Aujourd’hui, il y a une pile de dossiers qui les attend. Il y a près de 1000 véhicules qu’ils
doivent dédouaner. Nous avions déjà fait une réunion avant. Et lorsqu’ils sont arrivés,
nous avons eu une réunion avec les opérateurs économiques pour leur demander d’aider le
gouvernement à mettre en œuvre sa politique. Le président de la République a un programme ambitieux. Il ne peut pas le réaliser s’il n’y a pas de ressources. Il est vrai que les bailleurs de fonds vont nous venir en aide. Mais nous-mêmes, nous devons faire quelque chose. C’est ce que nous avons dit aux populations. Et elles sont vraiment réceptives à ce message. Il y a le problème des motos qui ont été acquises depuis des années qu’il faut dédouaner. Nous avons donné jusqu’à la fin du mois de décembre pour le faire. A partir de janvier, toutes les motos qui circuleront sans plaque d’immatriculation seront saisies. En qui concerne les marchandises qui sont déjà sur le marché, le directeur régional des douanes, dans un souci de parfaite collaboration avec la population, a rassuré que celles-ci ne feront pas l’objet de taxation. Mais quant aux nouvelles commandes, elles seront étudiées au cas par cas. Je crois que la population a été suffisamment sensibilisée.

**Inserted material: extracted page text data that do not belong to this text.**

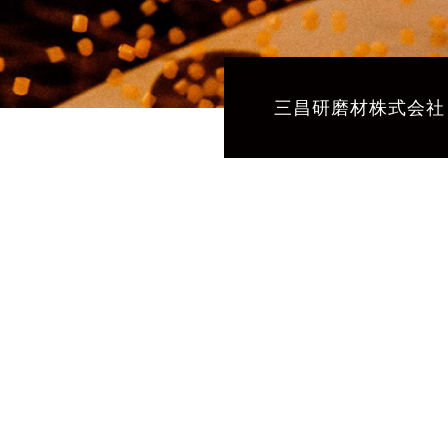
三昌研磨材株式会社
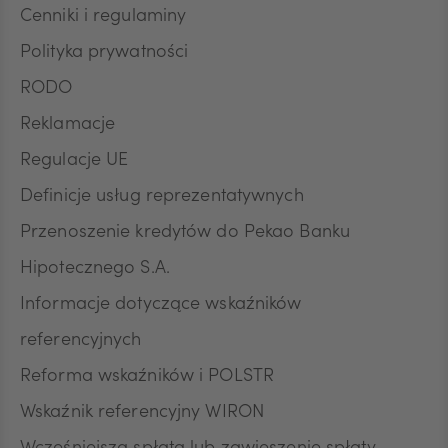
Cenniki i regulaminy
Polityka prywatności
RODO
Reklamacje
Regulacje UE
Definicje usług reprezentatywnych
Przenoszenie kredytów do Pekao Banku
Hipotecznego S.A.
Informacje dotyczące wskaźników
referencyjnych
Reforma wskaźników i POLSTR
Wskaźnik referencyjny WIRON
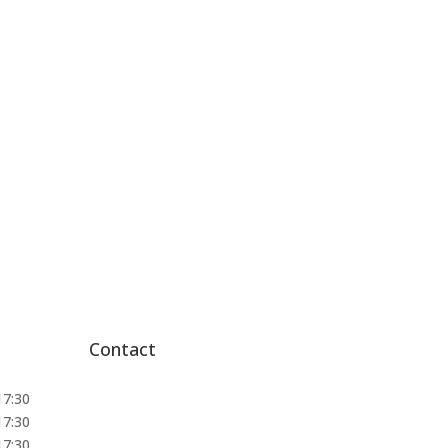
Contact
17:30
Barlaeus Gymnasium
17:30
Weteringschans 29-31
17:30
1017 RV Amsterdam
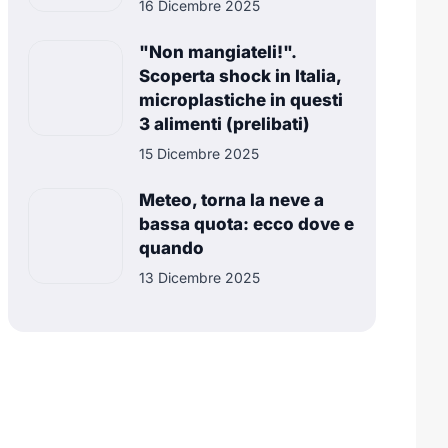
16 Dicembre 2025
"Non mangiateli!".
Scoperta shock in Italia,
microplastiche in questi
3 alimenti (prelibati)
15 Dicembre 2025
Meteo, torna la neve a
bassa quota: ecco dove e
quando
13 Dicembre 2025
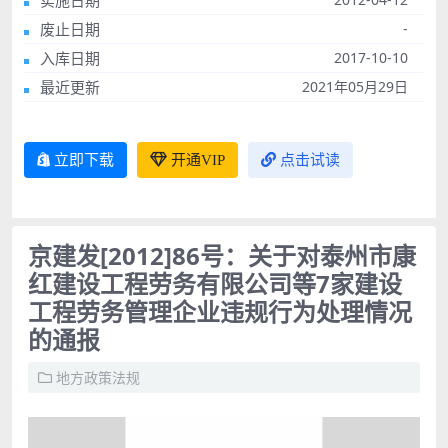
实施日期
废止日期
-
入库日期
2017-10-10
最近更新
2021年05月29日
立即下载
开通VIP
点击试读
京建发[2012]86号：关于对泰州市康
红建设工程劳务有限公司等7家建设
工程劳务管理企业违规行为处理情况
的通报
地方政策法规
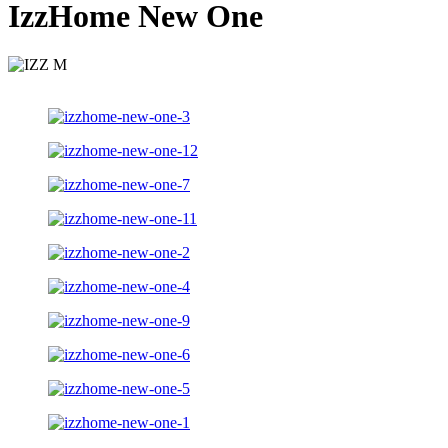
IzzHome New One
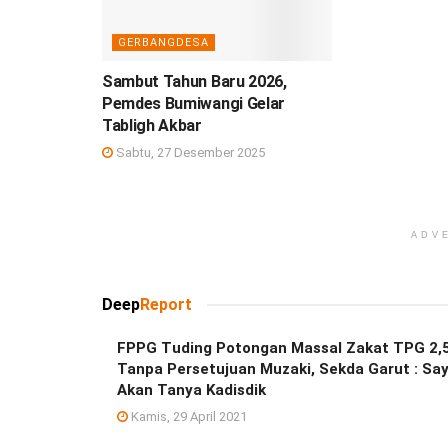
GERBANGDESA
Sambut Tahun Baru 2026,
Pemdes Bumiwangi Gelar
Tabligh Akbar
Sabtu, 27 Desember 2025
ADV
Deep
Report
FPPG Tuding Potongan Massal Zakat TPG 2,
Tanpa Persetujuan Muzaki, Sekda Garut : Sa
Akan Tanya Kadisdik
Kamis, 29 April 2021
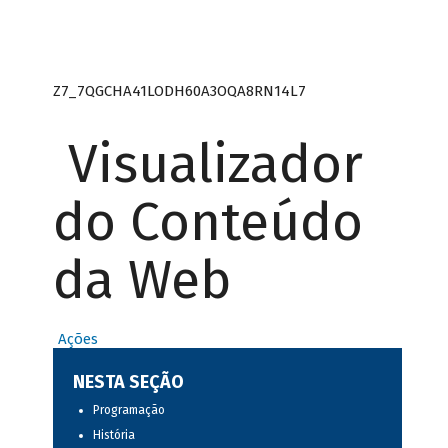
Z7_7QGCHA41LODH60A3OQA8RN14L7
Visualizador
do Conteúdo
da Web
Ações
NESTA SEÇÃO
Programação
História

LP: Au rang des mesures prises par le gouvernement figure la gratuité des soins. Est-elle une réalité ici à Korhogo?

OD: En son temps, nous avons été approchés par certains usagers du CHR qui se plaignaient du fait que les praticiens faisaient tout pour ne pas les recevoir en leur disant qu’il n’y avait pas de médicaments. Il n’y avait pas de poches de sang et les produits pour faire les examens.
Mais nous avons constaté que lorsque les médicaments étaient là, certains agents les
vendaient, selon des témoignages. Je n’ai pas les preuves de ces allégations. Mais j’ai attiré
l’attention du directeur du CHR sur ces comportements et menacé de sanctionner ceux qui
seront pris la main dans le sac. Je pense que depuis lors, la situation a changé. Toutefois, le
gros problème de cette mesure est que l’Etat n’a jusqu’à présent pas pu ravitailler l’hôpital en
médicaments et en produits de première nécessité. Récemment, on a reçu du gros matériel qui est arrivé. Mais c’est au niveau des médicaments qu’il y a problème. Parce que j’ai visité la pharmacie où j’ai constaté qu’il y a un manque de médicaments. Je pense qu’à ce niveau, le gouvernement s’attèle à avoir les médicaments; lorsqu’ ils seront là, la gratuité sera une
réalité ici à Korhogo. Mais en attendant, nous avons pris des mesures avec le directeur
régional de la santé. Nous avons des réunions que nous tenons avec les praticiens pour régler ce problème. Nous nous attelons à veiller à que la gratuité soit effective, que les médecins et les praticiens vendent les médicaments, qu’ils soignent les malades et qu’ils ne soient pas de mauvaise volonté. Parce qu’on nous a signalés un cas où un infirmier aurait dit aux gens: «Si le président dit c’est gratuit, il n’a qu’à venir vous soigner lui-même». Celui qui a été victime de ce mauvais comportement est venu se plaindre auprès de nous. Nous avons convoqué l’infirmier en question. Il a été sanctionné par sa hiérarchie. Je pense qu’il ne faut pas qu’il y ait la mauvaise volonté au niveau du corps médical. Nous faisons de la sensibilisation avec le directeur régional de la Santé auprès des praticiens. Et je crois que pour le moment, le message est passé. Le deuxième problème au niveau de Korhogo, ce sont les cliniques privées. Nous avons beaucoup d’infirmiers qui exercent sous le couvert d’ONG. Alors qu’elles n’ont pas d’autorisation d’exercer cette activité. Nous avons visité toutes les cliniques de Korhogo et fait le point. Celles qui ont l’autorisation d’exercer, mèneront tranquillement leurs activités. Mais celles qui n’en ont pas, nous allons les fermer tout simplement.